Он уже собирался сбежать вниз по ступенькам, направляясь к кучковавшимся у забора разведчикам, как Люд неожиданно придержал его за рукав и каким-то жалким, не своим голосом произнес, стараясь не встречаться взглядами:

— Ты это, Немец… Что-то хреново мне… Короче, поработайте сегодня без меня, я отлежусь пойду. Что-то не по себе мне…

Морген удивленно глянул на него, поймал очередной крупный дрыжок века, и искривившую щеку мгновенную нервную судорогу. Да, укатали, похоже, сивку, крутые горки…

— Да не вопрос, командир. Конечно, иди, отдыхай.

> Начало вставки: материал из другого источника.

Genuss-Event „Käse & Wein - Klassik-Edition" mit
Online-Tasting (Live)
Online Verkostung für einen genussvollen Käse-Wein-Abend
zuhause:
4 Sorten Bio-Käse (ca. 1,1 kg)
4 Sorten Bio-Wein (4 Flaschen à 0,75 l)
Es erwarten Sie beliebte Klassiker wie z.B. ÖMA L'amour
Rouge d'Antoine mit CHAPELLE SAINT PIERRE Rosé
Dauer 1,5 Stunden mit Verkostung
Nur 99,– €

Мы и сами все как надо сделаем, не переживай.

— И это, еще… — Люд вновь на секунду замялся. — Пацанов, что со мной были, тоже сильно не напрягай. Устали они…

— Хорошо. Отдыхай, не волнуйся, все сделаем…

И вдруг сам того не ожидая, почти дружеским жестом хлопнул прислонившегося к резным деревянным перилам крыльца Люда по плечу. Тот коротко взглянул на своего заместителя, и Морген тут же пожалел об этом непроизвольном проявлении чувств, отдернув руку, будто обжегся. Люд ничего не сказал ему, круто развернулся и, тяжело переставляя заплетающиеся ноги, прошел внутрь комендатуры. Морген несколько секунд смотрел ему вслед, потом тряхнул головой, прогоняя оставшееся от короткого разговора тягостное чувство и, ловко перепрыгнув сразу три ступеньки, поспешил к разведчикам, еще издали, нарочито весело и бодро крича:

— А ну, черти! Оружие к осмотру!

Зачищать начали с южной окраины, постепенно смещаясь к центру. Чистили мягко, поверхностно. Местные милиционеры и представители администрации деликатно стучались в ворота, вежливо просили предъявить паспорта и другие необходимые документы, вэвэшники рассыпались по двору, наскоро осматривая пристройки, в дома практически не заходили, ограничиваясь обходом вокруг с рвущимися с поводков служебными псинами. Возле комендатуры развернули пункт приема добровольно выданного оружия, усатый прапор сидел за вытащенным на улицу колченогим столом, записывая желающих сдать годный разве что для музейной выставки еще дедовский кремневый мультук, или помятую гранату без запала. Сдавать годное к стрельбе боевое оружие, само собой, дураков не было. Всех решившихся на "добровольную выдачу" чеченцев прапорщик деловито записывал на листок, вручая им специально напечатанные на допотопном матричном принтере квитки. Счастливый обладатель такой бумажки, мог через неделю предъявить ее в финчасть комендатуры и получить за проявленную лояльность небольшое денежное вознаграждение.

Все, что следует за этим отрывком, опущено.